The stress solution for an isotropic 2D disk subjected to concentrated loads, Fig. 1, is [21]

$$\sigma_{x} = \frac{2P}{\pi t}\left( {\frac{{\cos \theta_{1} \sin^{2} \theta_{1} }}{{r_{1} }} + \frac{{\cos \theta_{2} \sin^{2} \theta_{2} }}{{r_{2} }}} \right) - \frac{2P}{\pi Dt}$$
(25)
$$\sigma_{y} = \frac{2P}{\pi t}\left( {\frac{{\cos^{3} \theta_{1} }}{{r_{1} }} + \frac{{\cos^{3} \theta_{2} }}{{r_{2} }}} \right) - \frac{2P}{\pi Dt}$$
(26)
$$\tau_{xy} = \frac{2P}{\pi t}\left( {\frac{{\cos^{2} \theta_{1} \sin \theta_{1} }}{{r_{1} }} + \frac{{\cos^{2} \theta_{2} \sin \theta_{2} }}{{r_{2} }}} \right)$$
(27)

Considering the parameters reported in Fig. 1, the following relationship can be written:

$$r_{2}^{2} = r_{2}^{2} + D^{2} - 2r_{1} D\cos \theta_{1}$$
(28)
$$\cos \theta_{2} = \frac{{D^{2} + r_{2}^{2} - r_{1}^{2} }}{{2r_{2} D}} = \frac{{D - r_{1} \cos \theta_{1} }}{{r_{2} }}$$
(29)
$$\sin \theta_{2} \sqrt {1 - \cos^{2} \theta_{2} } = \frac{{r_{1} \sin \theta_{1} }}{{r_{2} }}$$
(30)
$$x = r_{1} \sin \theta_{1}$$
(31)
$$y = \frac{D}{2} - r_{1} \cos \theta_{1}$$
(32)

Manipulating and substituting Eqs. (2832) in Eqs. (2527) we get:

$$\sigma_{x} = \frac{2P}{\pi t}\left[ {\frac{{\left( {\frac{D}{2} - y} \right)x^{2} }}{{\left( {\left( {\frac{D}{2} - y} \right)^{2} + x^{2} } \right)^{2} }} + \frac{{\left( {\frac{D}{2} + y} \right)x^{2} }}{{\left( {\left( {\frac{D}{2} + y} \right)^{2} + x^{2} } \right)^{2} }} - \frac{1}{D}} \right]$$
(33)
$$\sigma_{y} = \frac{2P}{\pi t}\left[ {\frac{{\left( {\frac{D}{2} - y} \right)^{3} }}{{\left( {\left( {\frac{D}{2} - y} \right)^{2} + x^{2} } \right)^{2} }} + \frac{{\left( {\frac{D}{2} + y} \right)^{3} }}{{\left( {\left( {\frac{D}{2} + y} \right)^{2} + x^{2} } \right)^{2} }} - \frac{1}{D}} \right]$$
(34)
$$\tau_{xy} = \frac{2P}{\pi t}\left[ {\frac{{\left( {\frac{D}{2} - y} \right)^{2} x}}{{\left( {\left( {\frac{D}{2} - y} \right)^{2} + x^{2} } \right)^{2} }} + \frac{{\left( {\frac{D}{2} + y} \right)^{2} x}}{{\left( {\left( {\frac{D}{2} + y} \right)^{2} + x^{2} } \right)^{2} }} - \frac{1}{D}} \right]$$
(35)

The equations suggested by ASTM and ISMR standards for the calculation of the tensile strength, \(\sigma_{\text{T}}\), can be obtained from Eq. (33) evaluated at the center of the disk (\(x = 0, y = 0\)), i.e. where \(\sigma_{x}\) stress reaches its maximum tensile value.

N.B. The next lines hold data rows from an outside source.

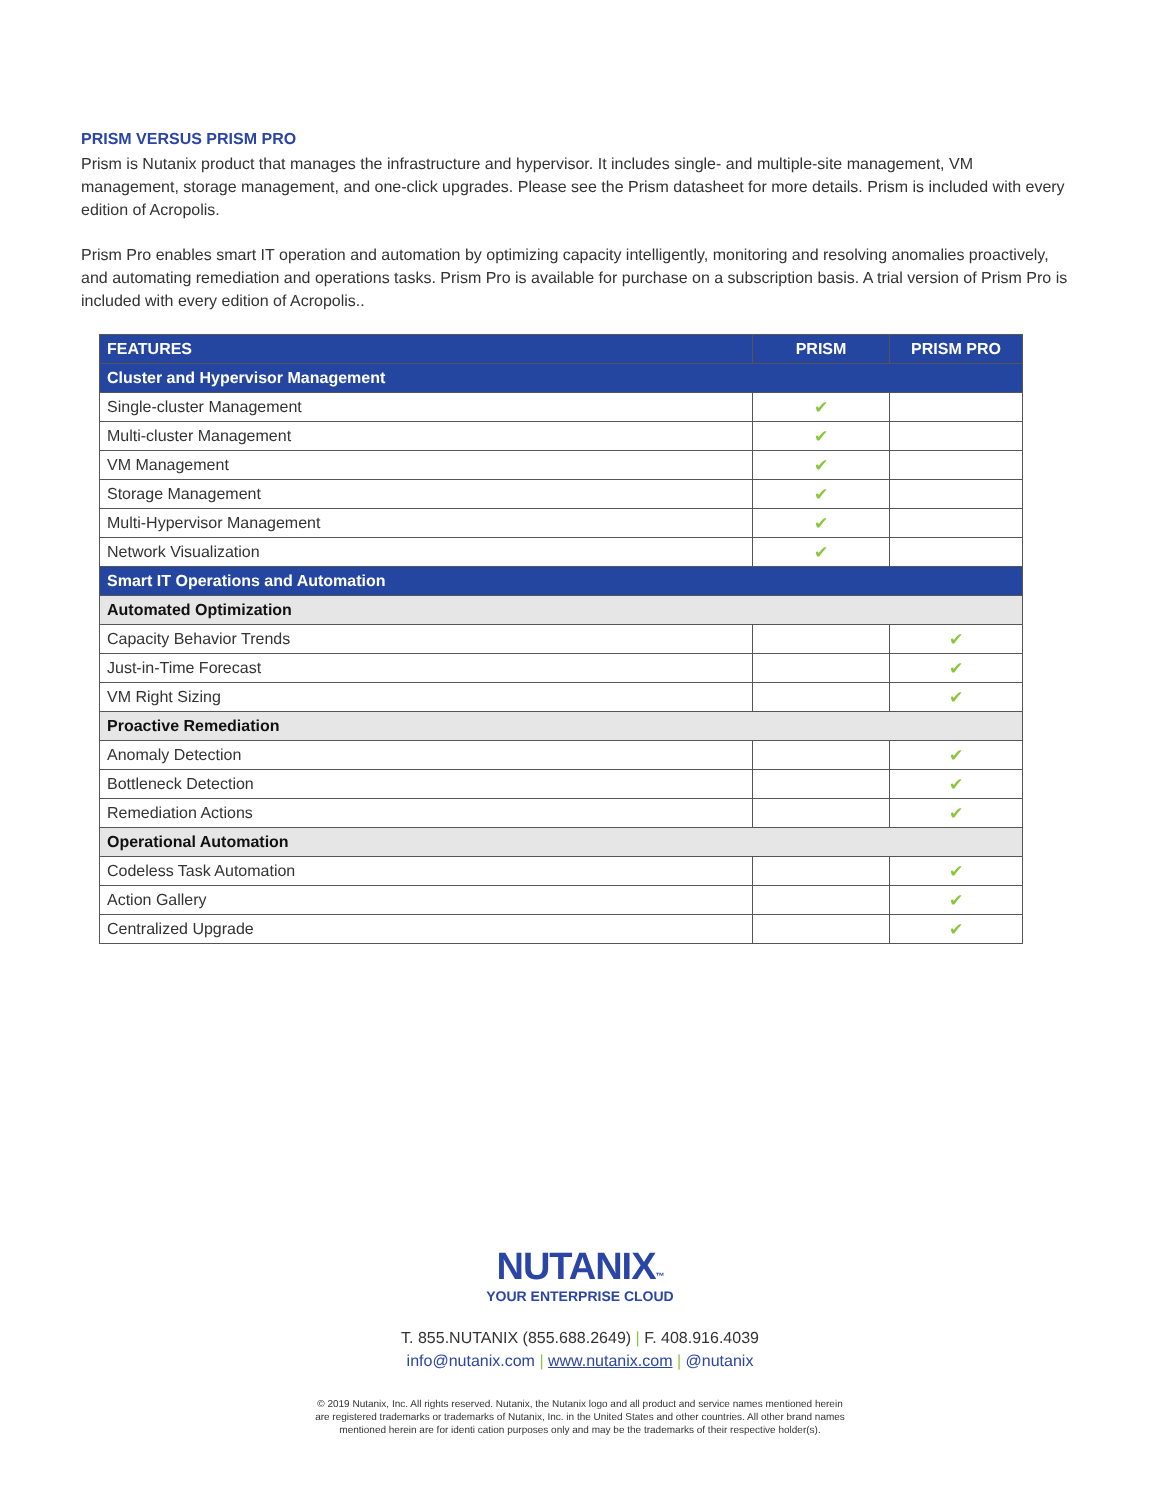PRISM VERSUS PRISM PRO
Prism is Nutanix product that manages the infrastructure and hypervisor. It includes single- and multiple-site management, VM management, storage management, and one-click upgrades. Please see the Prism datasheet for more details. Prism is included with every edition of Acropolis.
Prism Pro enables smart IT operation and automation by optimizing capacity intelligently, monitoring and resolving anomalies proactively, and automating remediation and operations tasks. Prism Pro is available for purchase on a subscription basis. A trial version of Prism Pro is included with every edition of Acropolis..
| FEATURES | PRISM | PRISM PRO |
| --- | --- | --- |
| Cluster and Hypervisor Management | | |
| Single-cluster Management | ✔ | |
| Multi-cluster Management | ✔ | |
| VM Management | ✔ | |
| Storage Management | ✔ | |
| Multi-Hypervisor Management | ✔ | |
| Network Visualization | ✔ | |
| Smart IT Operations and Automation | | |
| Automated Optimization | | |
| Capacity Behavior Trends | | ✔ |
| Just-in-Time Forecast | | ✔ |
| VM Right Sizing | | ✔ |
| Proactive Remediation | | |
| Anomaly Detection | | ✔ |
| Bottleneck Detection | | ✔ |
| Remediation Actions | | ✔ |
| Operational Automation | | |
| Codeless Task Automation | | ✔ |
| Action Gallery | | ✔ |
| Centralized Upgrade | | ✔ |
NUTANIX™
YOUR ENTERPRISE CLOUD
T. 855.NUTANIX (855.688.2649) | F. 408.916.4039
info@nutanix.com | www.nutanix.com | @nutanix
© 2019 Nutanix, Inc. All rights reserved. Nutanix, the Nutanix logo and all product and service names mentioned herein
are registered trademarks or trademarks of Nutanix, Inc. in the United States and other countries. All other brand names
mentioned herein are for identi cation purposes only and may be the trademarks of their respective holder(s).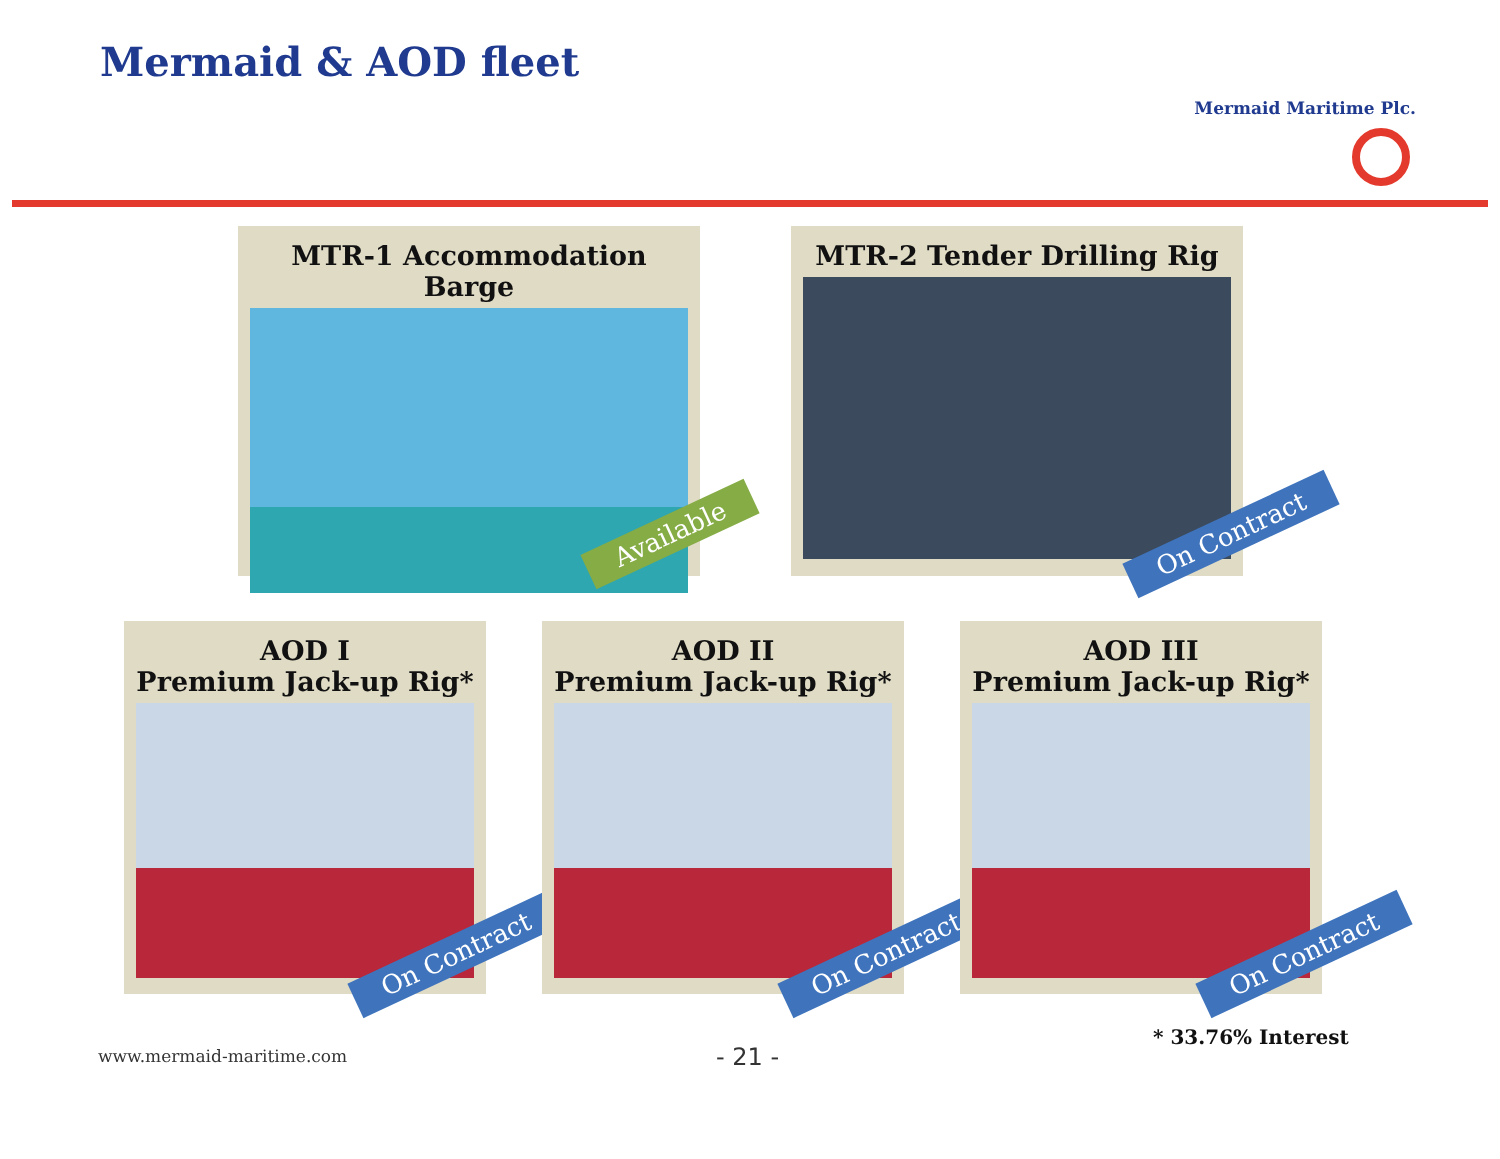Mermaid Maritime Plc.
Mermaid & AOD fleet
MTR-1 Accommodation Barge
Available
MTR-2 Tender Drilling Rig
On Contract
AOD I
Premium Jack-up Rig*
On Contract
AOD II
Premium Jack-up Rig*
On Contract
AOD III
Premium Jack-up Rig*
On Contract
* 33.76% Interest
www.mermaid-maritime.com - 21 -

$$\sigma_{\text{T}} = - \frac{2P}{\pi Dt}$$
(36)

It is important to underline that, in geopolymer based mortar disks, the tensile strength leads to the failure because its absolute value is much lower than the one recorded in compression.

4 Experimental setup and procedures

4.1 Material and specimen preparation

Geopolymers were prepared by activating metakaolin with an alkaline silicate solution [22]. Metakaolin, mainly composed by Al2O3 (42 %wt) and SiO2 (53.2 %wt) and with an average particles size of 1.59 μm, a sodium silicate solution of modulus 2.2 and sodium hydroxide (NaOH pellets, 97%, Sigma Aldrich Reagents), were used as reagents.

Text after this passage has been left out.